La crise économique, social, financière et climatique continue de s’aggraver dans le monde et en Europe avec la menace d’une crise financière de grande ampleur. En France, les tensions sociales dues à la réforme des retraites ont conduit l'agence de notation financière Fitch à rétrograder la note de la France. Une fois n’est pas coutume, CNI a demandé à Michel Castellani de décrypter cette conjoncture morose, pas en tant que député, mais en tant qu’universitaire et professeur d’économie. Pour lui, la solution passe par la solidarité, la démocratie et le progrès.
- Quel regard portez-vous, en tant que professeur d’économie, sur la situation mondiale générale ?
- La croissance du PIB (Produit intérieur brut) mondial s’est élevée l’an dernier à +1,9 %, et l’inflation à +13,1%. Ce sont deux données de base qui illustrent clairement une situation de stagflation. Autant dire des fondamentaux particulièrement nocifs et difficiles à traiter. Ces chiffres globaux sont naturellement à interpréter à l’échelle de chaque pays, où les conditions de vie sont extrêmement diverses et inégales. Il existe des poches de misère considérables, que la dérive démographique contribue à renforcer. Les pays du Sud doivent faire face à des retards énormes en infrastructures, formation, santé, etc. La crise climatique se surajoute de plus en plus. Et ces pays doivent emprunter à des taux d’intérêt devenus rédhibitoires, jusqu’à dix fois ceux des pays industriels. De leur côté, les pays du Nord ont leurs propres difficultés, de nature différente, mais réelles. Enfin, l’humanité entière est confrontée à l’usure croissante du milieu naturel. Ce n’est pas avec 90 millions d’habitants en plus chaque année que les choses vont s’améliorer…
- Qu’en est-il alors de l’aide au développement ?
- Vous avez sans doute vu que le Secrétaire général de l’ONU a demandé aux pays du G20 une augmentation de 500 milliards au titre de l’aide au développement. A ma connaissance, il ne s’est rien passé en réponse. Par contre, ces derniers jours, ce sont près de 300 milliards qui viennent d’être mobilisés pour sauver le système bancaire américain. Les pays industriels sont, en effet, eux-mêmes menacés par l’instabilité financière, contraints par les difficultés économiques et sociales, par la montée des taux d’intérêt, par la situation permanente de concurrence frontale. Cela dit, n’oublions pas que le PIB par habitant s’élève à 130 000 euros au Luxembourg et à moins de 5 000 euros dans une cinquantaine de pays…
- Y-a-t-il une solution ?
- Il convient de répondre du mieux possible à cette situation. Par la solidarité. Par la prise de conscience. Par la démocratie. Par le progrès scientifique. C’est ce dernier qui a permis tous les progrès de l’humanité.
- Les gens craignent pour leur épargne. Y a-t-il un risque de crise bancaire ?

==============================

* [OBJECTIF ÉNONCÉ 1]
Mettez toutes les lignes des enregistrements ci-dessous dans un tableau Markdown à deux colonnes, « Numéro » et « Ligne », en omettant les lignes vides.
* [OBJECTIF ÉNONCÉ 2]
Rédigez la suite de l'entretien sur la conjoncture économique mondiale, en reprenant immédiatement après sa dernière phrase.

Enregistrements extraits d'une collection

==============================

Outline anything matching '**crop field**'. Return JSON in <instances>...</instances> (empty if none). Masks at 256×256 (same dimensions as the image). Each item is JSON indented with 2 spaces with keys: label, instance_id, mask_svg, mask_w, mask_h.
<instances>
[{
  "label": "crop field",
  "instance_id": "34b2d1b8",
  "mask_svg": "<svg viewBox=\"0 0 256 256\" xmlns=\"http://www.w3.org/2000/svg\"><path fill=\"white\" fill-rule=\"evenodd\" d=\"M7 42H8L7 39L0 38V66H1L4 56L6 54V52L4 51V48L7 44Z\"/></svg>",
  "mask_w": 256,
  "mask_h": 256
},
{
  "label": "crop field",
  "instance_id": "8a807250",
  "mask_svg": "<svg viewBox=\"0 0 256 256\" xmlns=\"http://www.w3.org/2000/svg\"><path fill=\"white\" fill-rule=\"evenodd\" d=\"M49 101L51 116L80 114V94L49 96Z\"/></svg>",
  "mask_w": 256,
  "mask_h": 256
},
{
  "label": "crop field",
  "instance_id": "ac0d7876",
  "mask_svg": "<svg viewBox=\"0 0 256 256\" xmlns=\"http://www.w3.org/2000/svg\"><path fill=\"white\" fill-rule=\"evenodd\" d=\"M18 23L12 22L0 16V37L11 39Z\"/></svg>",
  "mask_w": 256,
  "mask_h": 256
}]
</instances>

==============================

* [RÉPONSE ATTENDUE 1]
| Numéro | Ligne |
|---|---|
| 1 | Outline anything matching '**crop field**'. Return JSON in <instances>...</instances> (empty if none). Masks at 256×256 (same dimensions as the image). Each item is JSON indented with 2 spaces with keys: label, instance_id, mask_svg, mask_w, mask_h. |
| 2 | <instances> |
| 3 | [{ |
| 4 |   "label": "crop field", |
| 5 |   "instance_id": "34b2d1b8", |
| 6 |   "mask_svg": "<svg viewBox=\"0 0 256 256\" xmlns=\"http://www.w3.org/2000/svg\"><path fill=\"white\" fill-rule=\"evenodd\" d=\"M7 42H8L7 39L0 38V66H1L4 56L6 54V52L4 51V48L7 44Z\"/></svg>", |
| 7 |   "mask_w": 256, |
| 8 |   "mask_h": 256 |
| 9 | }, |
| 10 | { |
| 11 |   "label": "crop field", |
| 12 |   "instance_id": "8a807250", |
| 13 |   "mask_svg": "<svg viewBox=\"0 0 256 256\" xmlns=\"http://www.w3.org/2000/svg\"><path fill=\"white\" fill-rule=\"evenodd\" d=\"M49 101L51 116L80 114V94L49 96Z\"/></svg>", |
| 14 |   "mask_w": 256, |
| 15 |   "mask_h": 256 |
| 16 | }, |
| 17 | { |
| 18 |   "label": "crop field", |
| 19 |   "instance_id": "ac0d7876", |
| 20 |   "mask_svg": "<svg viewBox=\"0 0 256 256\" xmlns=\"http://www.w3.org/2000/svg\"><path fill=\"white\" fill-rule=\"evenodd\" d=\"M18 23L12 22L0 16V37L11 39Z\"/></svg>", |
| 21 |   "mask_w": 256, |
| 22 |   "mask_h": 256 |
| 23 | }] |
| 24 | </instances> |

* [RÉPONSE ATTENDUE 2]
- Les crises bancaires sont toujours à l’origine de déséquilibres majeurs. On se rappelle du désastre mondial provoqué en 2008 par Lehman Brothers. Depuis les incidents se sont multipliés jusqu’à SVB, Crédit Suisse, et First Republic actuellement. De puissants moyens prudentiels sont en action, mais les sommes en cause sont tellement gigantesques que l’on n’est jamais à l’abri d’un mouvement de panique. Sur le fond, ce sont les excès de la spéculation et les montages financiers complexes qui sont en cause. Je ne peux pas dire que nous soyons totalement à l’abri.
- Concernant l’Union européenne (UE), vous vous êtes prononcé à plusieurs reprises pour une harmonisation de la fiscalité en Europe. Pourquoi ?
- C’est une condition indispensable à un fonctionnement juste de la vie économique et sociale. Il y a trop de disparités fiscales et sociales, et nos entreprises sont en souffrance. Pour maintenir une certaine cohérence, l’UE a harmonisé les niveaux de TVA et de droit d’accise. En revanche, la fiscalité directe relève des Etats. Et là, les tentatives d’harmonisation ont échoué. Il y a des pays qui pratiquent le dumping social et fiscal, ce qui distors fortement les conditions de la concurrence au sein même de l’Union. C’est plutôt à l’OCDE que se discute depuis quelques années la possibilité d’une imposition minimale des bénéfices des entreprises principales. Ça avance pour 2024 en principe. En attendant, si les prélèvements obligatoires s’élèvent à plus de 47 % en France, ils sont à 21 % en Irlande…
- Comment jugez-vous la situation de la France ?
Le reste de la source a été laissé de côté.